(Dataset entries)
• • • • •

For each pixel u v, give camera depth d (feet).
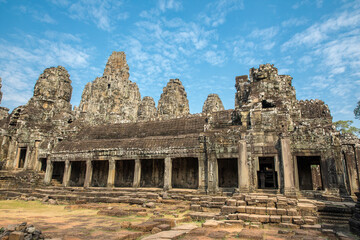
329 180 74.59
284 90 105.91
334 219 53.88
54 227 46.16
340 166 74.74
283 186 73.46
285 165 72.69
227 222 47.62
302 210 51.80
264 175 102.47
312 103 118.21
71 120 147.02
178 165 106.83
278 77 104.68
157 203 80.33
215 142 85.56
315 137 79.20
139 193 89.66
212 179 83.05
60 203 86.02
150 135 119.34
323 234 40.42
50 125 139.23
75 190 104.32
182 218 55.67
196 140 92.63
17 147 128.98
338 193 72.43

• • • • •

- Required work
Only those lines running from the one containing "139 193 89.66" through the last line of the data above are to be copied, exactly, with both ends included.

- Solution below
139 193 89.66
212 179 83.05
60 203 86.02
150 135 119.34
323 234 40.42
50 125 139.23
75 190 104.32
182 218 55.67
196 140 92.63
17 147 128.98
338 193 72.43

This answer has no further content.